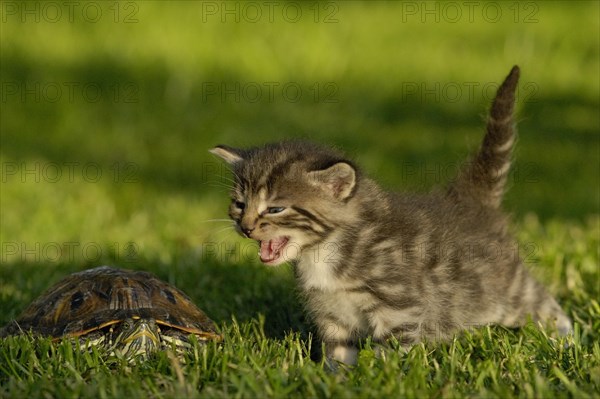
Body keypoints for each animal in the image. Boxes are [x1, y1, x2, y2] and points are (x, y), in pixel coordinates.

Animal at [210, 67, 572, 368]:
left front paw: (378, 379)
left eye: (275, 208)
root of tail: (468, 198)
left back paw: (566, 339)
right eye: (239, 204)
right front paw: (334, 379)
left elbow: (389, 354)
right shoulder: (332, 316)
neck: (326, 252)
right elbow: (339, 354)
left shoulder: (399, 310)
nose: (245, 227)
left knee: (542, 301)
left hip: (505, 289)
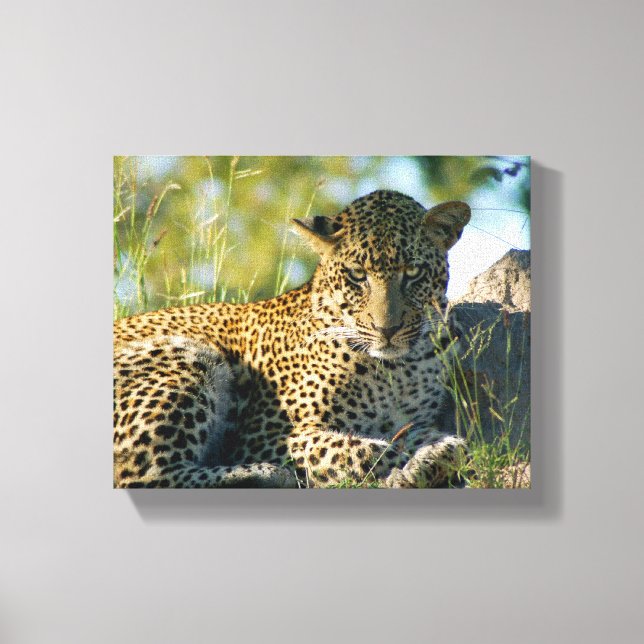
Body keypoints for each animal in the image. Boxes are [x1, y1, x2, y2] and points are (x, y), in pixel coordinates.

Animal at [113, 189, 471, 488]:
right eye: (357, 275)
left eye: (413, 273)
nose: (388, 329)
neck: (396, 371)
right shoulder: (265, 437)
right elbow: (359, 450)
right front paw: (411, 467)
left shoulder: (410, 423)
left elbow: (446, 444)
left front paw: (438, 454)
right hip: (187, 355)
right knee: (143, 476)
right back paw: (262, 476)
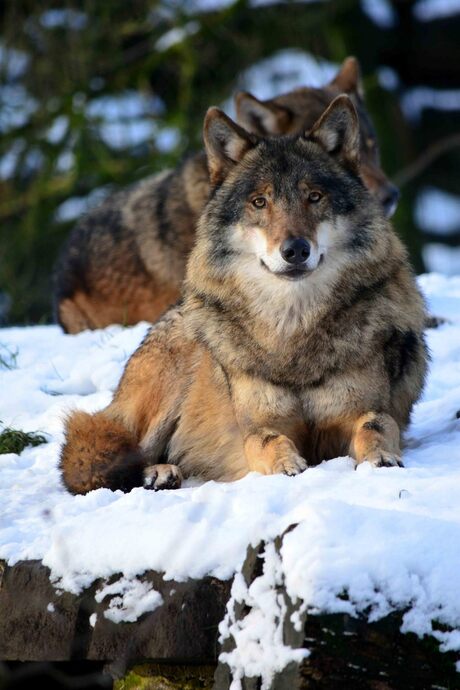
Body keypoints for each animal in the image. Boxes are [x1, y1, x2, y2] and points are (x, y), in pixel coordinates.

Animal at [59, 96, 428, 495]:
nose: (295, 250)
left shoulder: (363, 410)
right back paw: (156, 473)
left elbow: (375, 425)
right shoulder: (257, 426)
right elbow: (267, 441)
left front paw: (381, 459)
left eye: (314, 197)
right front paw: (287, 467)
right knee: (106, 455)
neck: (292, 329)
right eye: (259, 202)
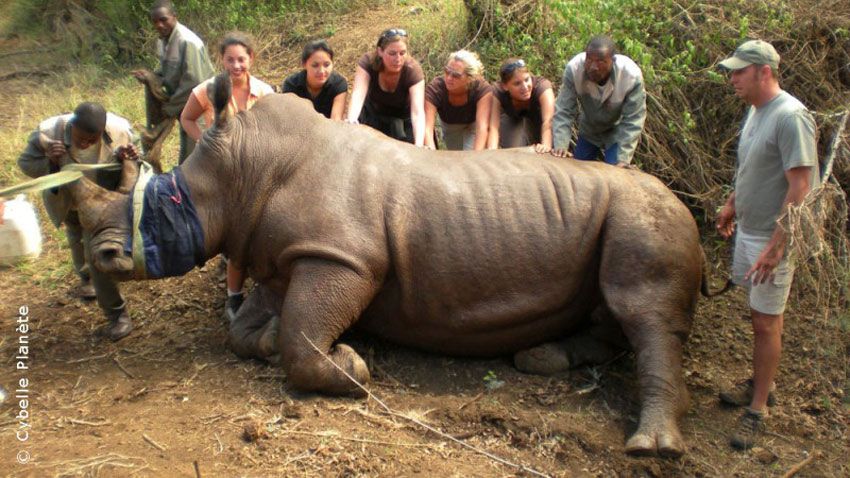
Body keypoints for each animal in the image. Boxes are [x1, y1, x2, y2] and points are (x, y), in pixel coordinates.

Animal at [66, 74, 704, 456]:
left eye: (169, 202)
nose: (102, 255)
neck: (247, 164)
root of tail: (685, 199)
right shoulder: (288, 253)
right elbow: (247, 330)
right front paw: (270, 340)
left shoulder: (343, 256)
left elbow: (303, 339)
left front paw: (350, 367)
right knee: (613, 316)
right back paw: (540, 358)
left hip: (644, 210)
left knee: (642, 310)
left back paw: (652, 447)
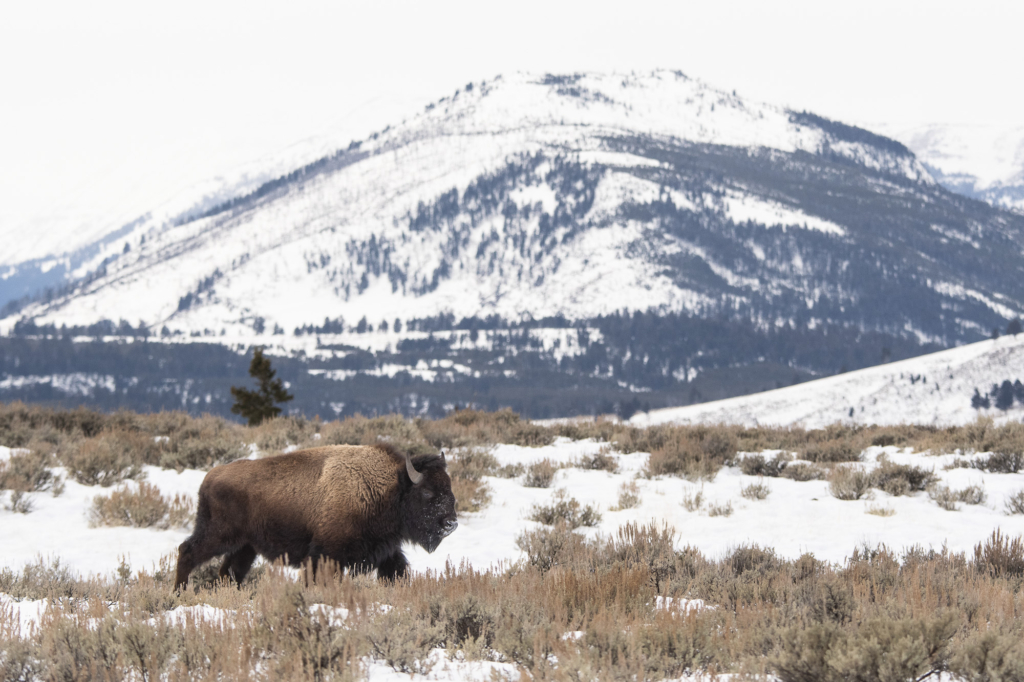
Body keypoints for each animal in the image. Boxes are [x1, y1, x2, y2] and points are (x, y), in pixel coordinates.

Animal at [174, 444, 458, 585]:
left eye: (450, 488)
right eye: (427, 492)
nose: (451, 523)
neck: (388, 488)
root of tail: (211, 477)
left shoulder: (386, 550)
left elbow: (397, 572)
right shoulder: (326, 553)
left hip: (246, 546)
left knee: (229, 571)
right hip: (218, 536)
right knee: (187, 551)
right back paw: (179, 592)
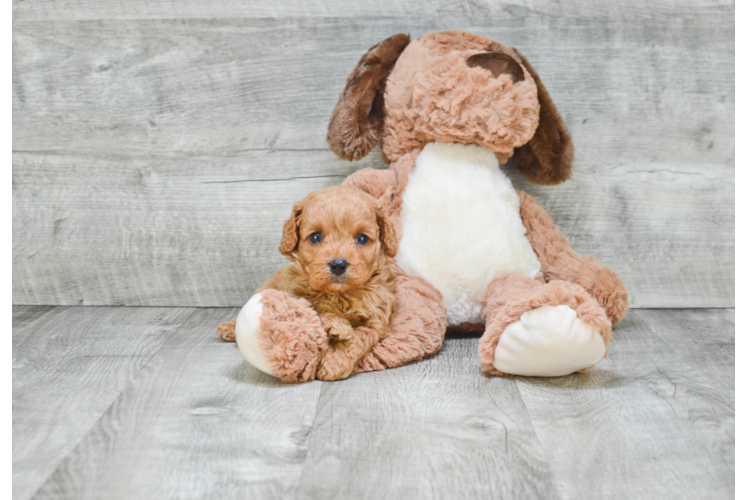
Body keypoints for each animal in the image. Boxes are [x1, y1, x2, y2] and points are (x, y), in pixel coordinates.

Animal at [218, 186, 398, 380]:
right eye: (315, 237)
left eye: (362, 239)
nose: (338, 264)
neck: (339, 294)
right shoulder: (295, 294)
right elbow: (317, 306)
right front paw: (337, 324)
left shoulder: (377, 319)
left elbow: (360, 337)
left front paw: (334, 365)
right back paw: (228, 327)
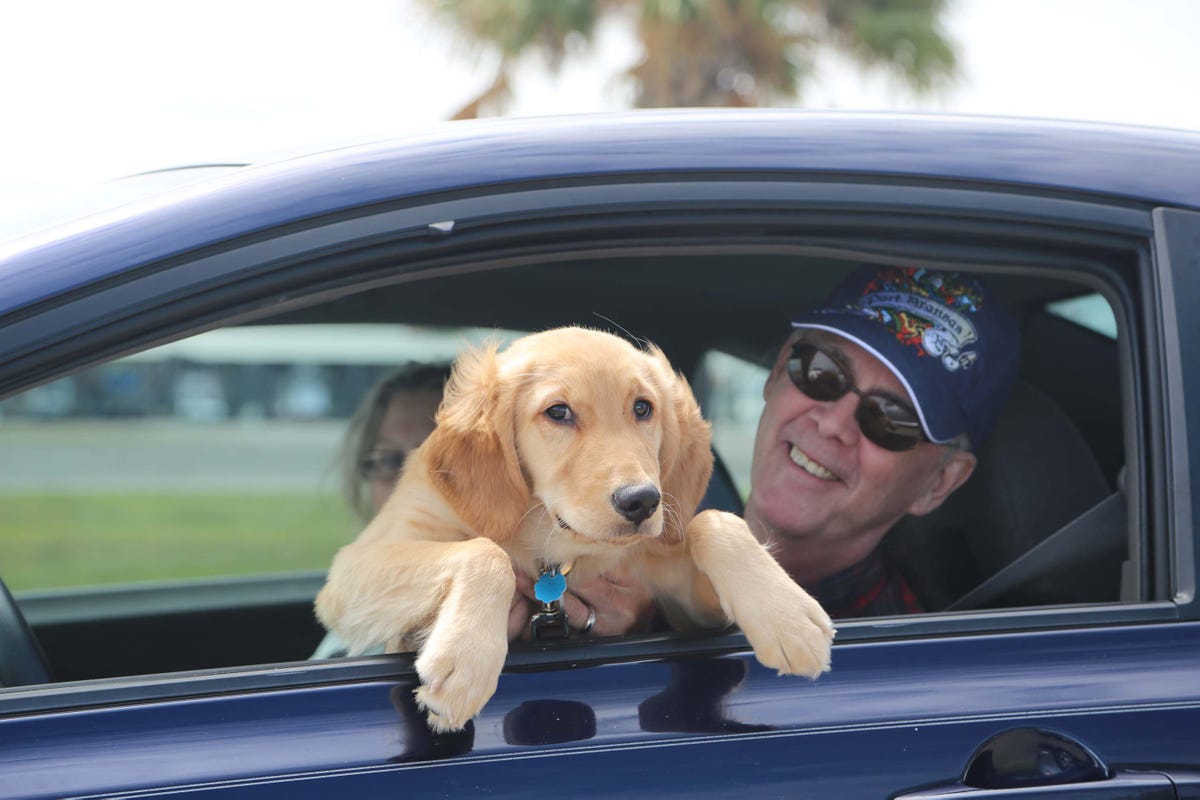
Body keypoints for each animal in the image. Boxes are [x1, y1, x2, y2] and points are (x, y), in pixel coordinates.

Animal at [314, 326, 830, 734]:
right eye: (558, 412)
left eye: (643, 408)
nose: (642, 501)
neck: (554, 543)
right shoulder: (354, 568)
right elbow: (486, 552)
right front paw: (465, 662)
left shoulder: (683, 605)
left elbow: (713, 520)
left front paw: (787, 617)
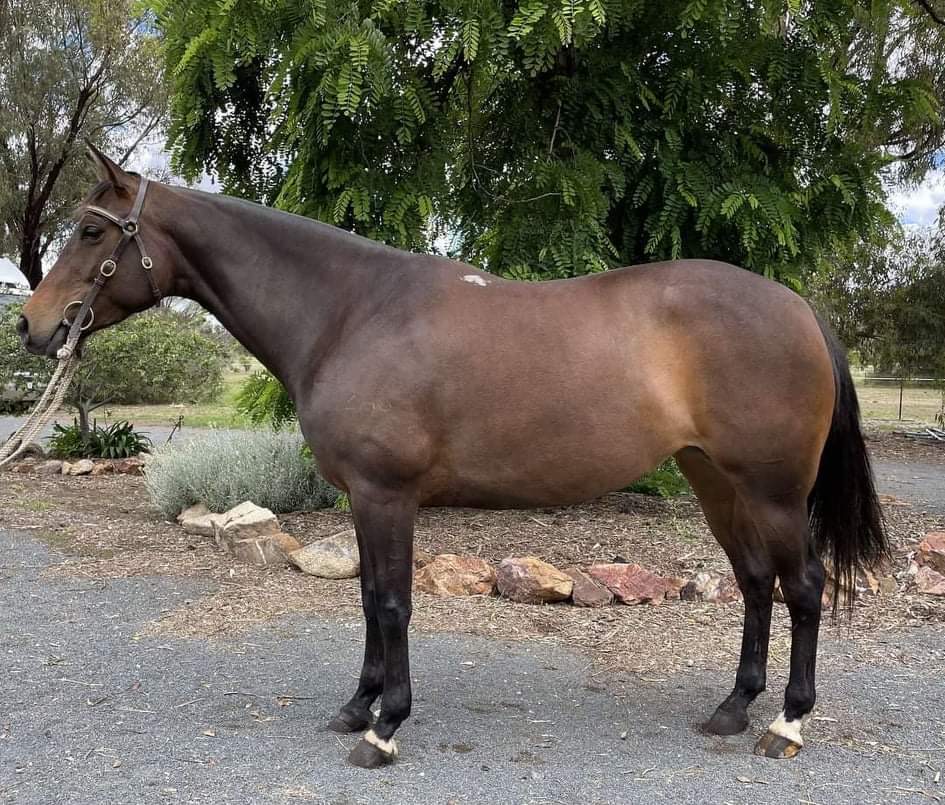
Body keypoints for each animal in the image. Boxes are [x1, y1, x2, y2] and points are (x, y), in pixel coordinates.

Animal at [18, 143, 887, 769]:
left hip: (772, 490)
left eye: (93, 230)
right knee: (755, 582)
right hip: (714, 481)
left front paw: (385, 728)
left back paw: (786, 723)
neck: (349, 311)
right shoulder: (361, 498)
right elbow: (366, 596)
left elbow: (392, 602)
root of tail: (796, 306)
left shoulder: (385, 493)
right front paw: (356, 707)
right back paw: (732, 707)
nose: (32, 325)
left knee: (802, 585)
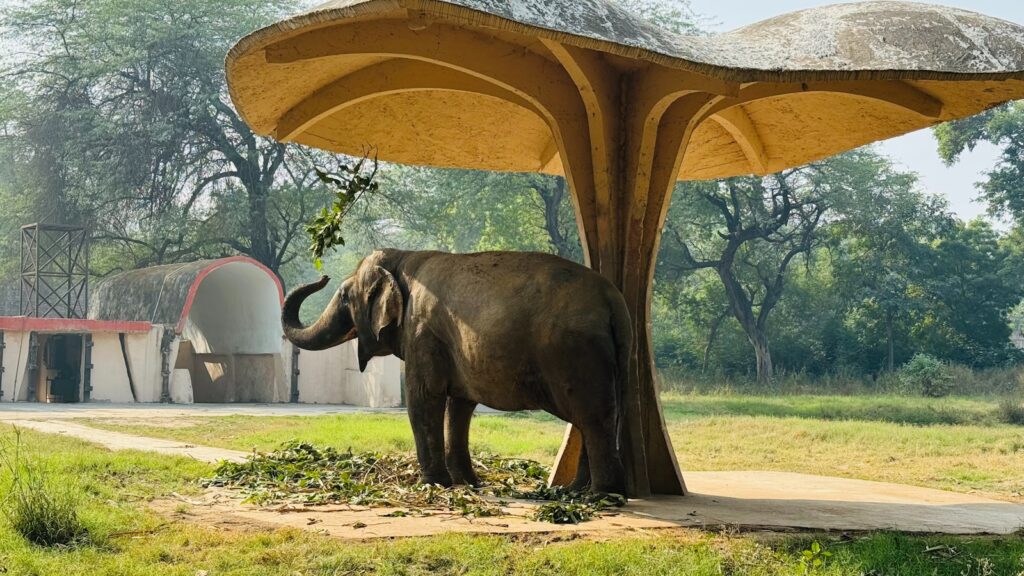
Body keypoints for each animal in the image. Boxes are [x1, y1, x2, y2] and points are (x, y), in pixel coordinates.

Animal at [282, 249, 629, 495]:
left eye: (343, 296)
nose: (323, 275)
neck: (404, 256)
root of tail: (613, 299)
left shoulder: (422, 333)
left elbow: (423, 398)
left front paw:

**Problem:** Set down the material above exactly as written, but not the pictures.

**Solution for this problem:**
Body keypoints for each animal in the image. Boxes are [x1, y1, x2, y2] and points are (x, y), in pixel coordinates.

Animal at [210, 67, 572, 368]:
left front paw: (378, 379)
left eye: (275, 208)
root of tail: (468, 198)
left back paw: (566, 339)
right eye: (239, 204)
right front paw: (334, 379)
left elbow: (389, 354)
right shoulder: (332, 316)
neck: (326, 252)
right elbow: (339, 354)
left shoulder: (399, 310)
nose: (245, 227)
left knee: (542, 301)
left hip: (505, 289)
Body keypoints for each animal in the image. Boxes are [x1, y1, x2, y2] and points are (x, y), in pixel coordinates.

Animal at [113, 189, 471, 488]:
right eye: (357, 275)
left eye: (413, 273)
nose: (388, 329)
neck: (396, 371)
right shoulder: (265, 437)
right elbow: (359, 450)
right front paw: (411, 467)
left shoulder: (410, 423)
left elbow: (446, 444)
left front paw: (438, 454)
right hip: (187, 355)
right knee: (143, 476)
right back paw: (262, 476)
Body keypoints for each animal in the image. Boxes are [x1, y1, x2, y2] and points are (x, y), in pixel coordinates.

Animal at [59, 96, 428, 495]:
nose: (295, 250)
left shoulder: (363, 410)
right back paw: (156, 473)
left elbow: (375, 425)
right shoulder: (257, 426)
right elbow: (267, 441)
left front paw: (381, 459)
left eye: (314, 197)
right front paw: (287, 467)
right knee: (106, 455)
neck: (292, 329)
right eye: (259, 202)
Body keypoints for each animal in the image. Boxes are [x1, y1, x2, y2] and points are (x, y), in pixel coordinates.

Animal at [66, 74, 704, 456]:
left eye: (169, 202)
nose: (102, 255)
neck: (247, 164)
root of tail: (685, 199)
right shoulder: (288, 253)
right elbow: (247, 330)
right front paw: (270, 340)
left shoulder: (343, 256)
left elbow: (303, 339)
left front paw: (350, 367)
right knee: (613, 316)
right back paw: (540, 358)
left hip: (644, 210)
left knee: (642, 310)
left back paw: (652, 447)
Body keypoints for each animal in the image. Boxes are [x1, y1, x2, y2] and points are (x, y), in pixel coordinates.

Animal at [174, 444, 458, 585]:
left eye: (450, 488)
right eye: (427, 492)
nose: (451, 523)
neck: (388, 488)
root of tail: (211, 477)
left shoulder: (386, 550)
left elbow: (397, 572)
right shoulder: (326, 553)
left hip: (246, 546)
left knee: (229, 571)
right hip: (218, 536)
right knee: (187, 551)
right back paw: (179, 592)
Body keypoints for each animal in the image. Boxes are [x1, y1, x2, y2] and points are (x, y), in pixel coordinates.

Animal at [218, 186, 398, 380]:
right eye: (315, 237)
left eye: (362, 239)
nose: (338, 264)
neck: (339, 294)
right shoulder: (295, 294)
right elbow: (317, 306)
right front paw: (337, 324)
left shoulder: (377, 319)
left elbow: (360, 337)
left front paw: (334, 365)
right back paw: (228, 327)
Body keypoints for each animal in the image. Boxes are [x1, y1, x2, y2] and points are (x, y), in pixel coordinates.

Animal at [314, 326, 830, 734]:
right eye: (558, 412)
left eye: (643, 408)
nose: (642, 501)
neck: (554, 543)
right shoulder: (354, 568)
right elbow: (486, 552)
right front paw: (465, 662)
left shoulder: (683, 605)
left elbow: (713, 520)
left front paw: (787, 617)
Body keypoints for each animal in the image. Boxes are [x1, y1, x2, y2] and points are (x, y), in pixel coordinates.

Animal at [18, 143, 887, 769]:
left hip: (772, 490)
left eye: (93, 230)
right knee: (755, 582)
right hip: (714, 481)
left front paw: (385, 728)
left back paw: (786, 723)
neck: (349, 311)
right shoulder: (361, 498)
right elbow: (366, 596)
left elbow: (392, 602)
root of tail: (796, 306)
left shoulder: (385, 493)
right front paw: (356, 707)
right back paw: (732, 707)
nose: (32, 325)
left knee: (802, 585)
Body keypoints for each animal in the image. Boxes are [x1, y1, x2, y2] and points are (x, y), in pixel coordinates.

Animal at [282, 249, 629, 495]:
left eye: (343, 296)
nose: (323, 275)
neck: (404, 256)
root of tail: (613, 299)
left shoulder: (422, 333)
left elbow: (423, 398)
left front paw:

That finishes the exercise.